◆ WORK ITEM ◆
Please repeat the records beneath this task exactly as they appear, but skip the images.

◆ DATA IN THIS EXERCISE ◆
━━━━━━

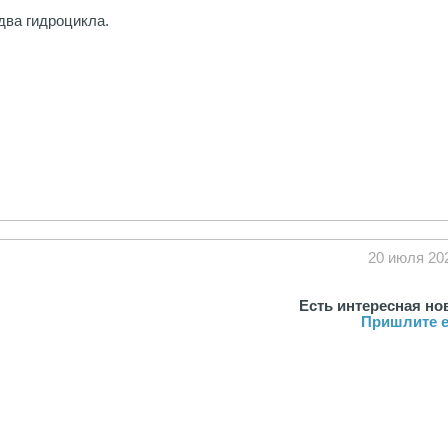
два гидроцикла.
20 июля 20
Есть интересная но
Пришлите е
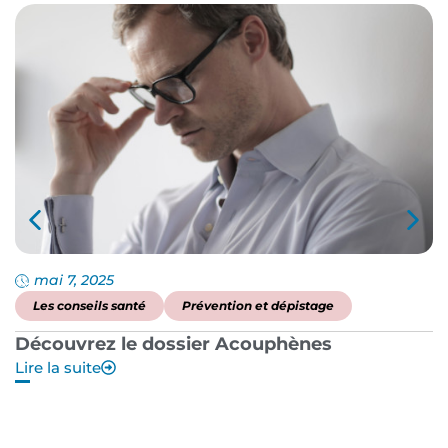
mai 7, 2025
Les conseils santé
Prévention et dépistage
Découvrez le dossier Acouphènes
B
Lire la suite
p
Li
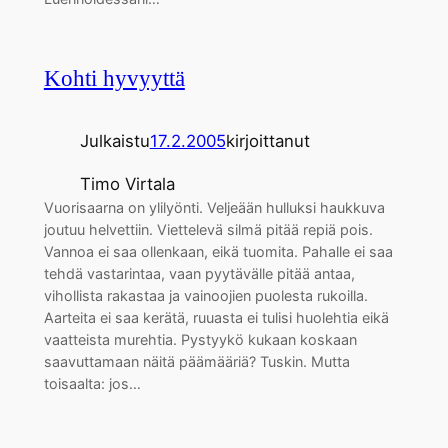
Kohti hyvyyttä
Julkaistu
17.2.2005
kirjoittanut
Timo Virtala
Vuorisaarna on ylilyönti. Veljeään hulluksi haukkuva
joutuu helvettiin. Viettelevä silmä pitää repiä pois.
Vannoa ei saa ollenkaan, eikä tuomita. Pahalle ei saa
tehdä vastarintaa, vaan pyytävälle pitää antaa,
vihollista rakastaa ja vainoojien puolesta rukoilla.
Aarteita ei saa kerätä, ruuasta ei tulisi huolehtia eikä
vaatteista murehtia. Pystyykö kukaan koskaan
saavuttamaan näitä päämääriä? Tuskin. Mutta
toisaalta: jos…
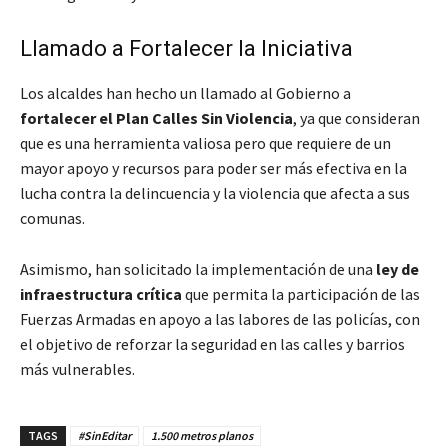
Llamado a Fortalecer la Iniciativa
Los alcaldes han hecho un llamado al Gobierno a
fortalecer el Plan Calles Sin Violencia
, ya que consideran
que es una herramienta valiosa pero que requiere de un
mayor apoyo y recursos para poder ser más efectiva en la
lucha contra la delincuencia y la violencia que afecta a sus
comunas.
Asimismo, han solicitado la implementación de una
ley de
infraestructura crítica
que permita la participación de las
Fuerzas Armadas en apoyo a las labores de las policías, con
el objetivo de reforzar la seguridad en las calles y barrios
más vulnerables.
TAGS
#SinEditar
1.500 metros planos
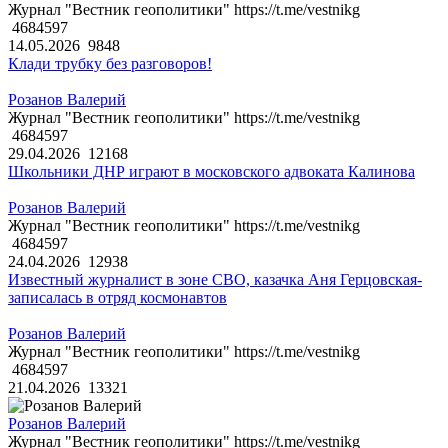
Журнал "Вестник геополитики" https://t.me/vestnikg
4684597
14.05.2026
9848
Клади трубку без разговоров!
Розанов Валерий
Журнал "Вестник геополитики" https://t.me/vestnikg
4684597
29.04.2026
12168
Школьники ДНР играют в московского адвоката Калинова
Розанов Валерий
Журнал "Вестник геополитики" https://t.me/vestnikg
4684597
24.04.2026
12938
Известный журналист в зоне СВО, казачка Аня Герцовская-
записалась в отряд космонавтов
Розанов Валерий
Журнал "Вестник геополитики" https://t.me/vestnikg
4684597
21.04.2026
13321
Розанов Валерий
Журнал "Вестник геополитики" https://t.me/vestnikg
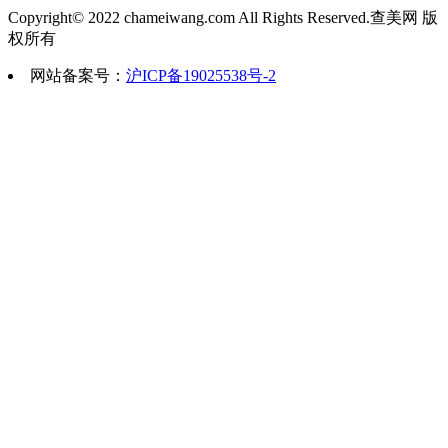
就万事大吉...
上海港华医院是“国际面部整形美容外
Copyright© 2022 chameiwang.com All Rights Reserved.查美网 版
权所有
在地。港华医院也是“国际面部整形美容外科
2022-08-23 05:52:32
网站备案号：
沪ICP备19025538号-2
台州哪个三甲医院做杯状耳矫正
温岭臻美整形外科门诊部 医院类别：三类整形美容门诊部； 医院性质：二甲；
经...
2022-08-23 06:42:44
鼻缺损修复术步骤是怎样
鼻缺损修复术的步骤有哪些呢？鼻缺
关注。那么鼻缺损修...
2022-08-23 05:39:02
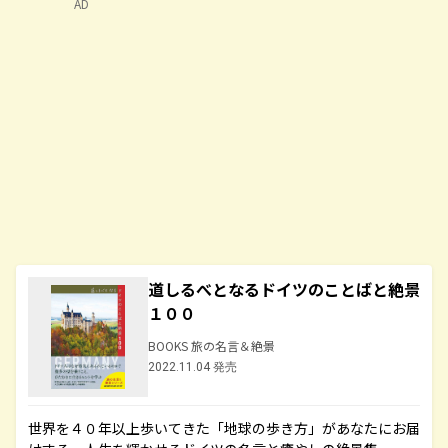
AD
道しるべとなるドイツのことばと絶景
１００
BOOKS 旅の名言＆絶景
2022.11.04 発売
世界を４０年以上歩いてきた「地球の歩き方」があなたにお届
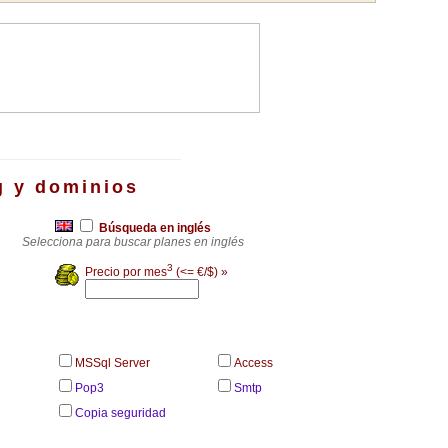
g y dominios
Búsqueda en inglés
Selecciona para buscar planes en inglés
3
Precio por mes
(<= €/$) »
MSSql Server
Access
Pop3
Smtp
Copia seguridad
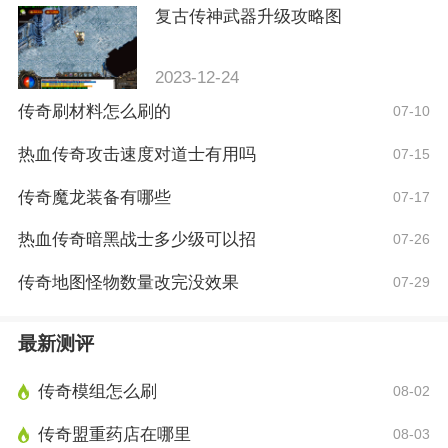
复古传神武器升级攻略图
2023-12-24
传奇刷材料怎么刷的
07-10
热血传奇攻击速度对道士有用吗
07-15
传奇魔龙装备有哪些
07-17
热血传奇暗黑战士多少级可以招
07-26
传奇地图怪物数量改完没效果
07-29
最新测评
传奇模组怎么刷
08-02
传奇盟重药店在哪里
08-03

━━━━━━

◆ ANSWER FOR THIS EXERCISE ◆
два гидроцикла.
20 июля 20
Есть интересная но
Пришлите е
mai 7, 2025
Les conseils santé
Prévention et dépistage
Découvrez le dossier Acouphènes
B
Lire la suite
p
Li
Kohti hyvyyttä
Julkaistu
17.2.2005
kirjoittanut
Timo Virtala
Vuorisaarna on ylilyönti. Veljeään hulluksi haukkuva
joutuu helvettiin. Viettelevä silmä pitää repiä pois.
Vannoa ei saa ollenkaan, eikä tuomita. Pahalle ei saa
tehdä vastarintaa, vaan pyytävälle pitää antaa,
vihollista rakastaa ja vainoojien puolesta rukoilla.
Aarteita ei saa kerätä, ruuasta ei tulisi huolehtia eikä
vaatteista murehtia. Pystyykö kukaan koskaan
saavuttamaan näitä päämääriä? Tuskin. Mutta
toisaalta: jos…
Llamado a Fortalecer la Iniciativa
Los alcaldes han hecho un llamado al Gobierno a
fortalecer el Plan Calles Sin Violencia
, ya que consideran
que es una herramienta valiosa pero que requiere de un
mayor apoyo y recursos para poder ser más efectiva en la
lucha contra la delincuencia y la violencia que afecta a sus
comunas.
Asimismo, han solicitado la implementación de una
ley de
infraestructura crítica
que permita la participación de las
Fuerzas Armadas en apoyo a las labores de las policías, con
el objetivo de reforzar la seguridad en las calles y barrios
más vulnerables.
TAGS
#SinEditar
1.500 metros planos
Журнал "Вестник геополитики" https://t.me/vestnikg
4684597
14.05.2026
9848
Клади трубку без разговоров!
Розанов Валерий
Журнал "Вестник геополитики" https://t.me/vestnikg
4684597
29.04.2026
12168
Школьники ДНР играют в московского адвоката Калинова
Розанов Валерий
Журнал "Вестник геополитики" https://t.me/vestnikg
4684597
24.04.2026
12938
Известный журналист в зоне СВО, казачка Аня Герцовская-
записалась в отряд космонавтов
Розанов Валерий
Журнал "Вестник геополитики" https://t.me/vestnikg
4684597
21.04.2026
13321
Розанов Валерий
Журнал "Вестник геополитики" https://t.me/vestnikg
就万事大吉...
上海港华医院是“国际面部整形美容外
Copyright© 2022 chameiwang.com All Rights Reserved.查美网 版
权所有
在地。港华医院也是“国际面部整形美容外科
2022-08-23 05:52:32
网站备案号：
沪ICP备19025538号-2
台州哪个三甲医院做杯状耳矫正
温岭臻美整形外科门诊部 医院类别：三类整形美容门诊部； 医院性质：二甲；
经...
2022-08-23 06:42:44
鼻缺损修复术步骤是怎样
鼻缺损修复术的步骤有哪些呢？鼻缺
关注。那么鼻缺损修...
2022-08-23 05:39:02
AD
道しるべとなるドイツのことばと絶景
１００
BOOKS 旅の名言＆絶景
2022.11.04 発売
世界を４０年以上歩いてきた「地球の歩き方」があなたにお届
g y dominios
Búsqueda en inglés
Selecciona para buscar planes en inglés
3
Precio por mes
(<= €/$) »
MSSql Server
Access
Pop3
Smtp
Copia seguridad
复古传神武器升级攻略图
2023-12-24
传奇刷材料怎么刷的
07-10
热血传奇攻击速度对道士有用吗
07-15
传奇魔龙装备有哪些
07-17
热血传奇暗黑战士多少级可以招
07-26
传奇地图怪物数量改完没效果
07-29
最新测评
传奇模组怎么刷
08-02
传奇盟重药店在哪里
08-03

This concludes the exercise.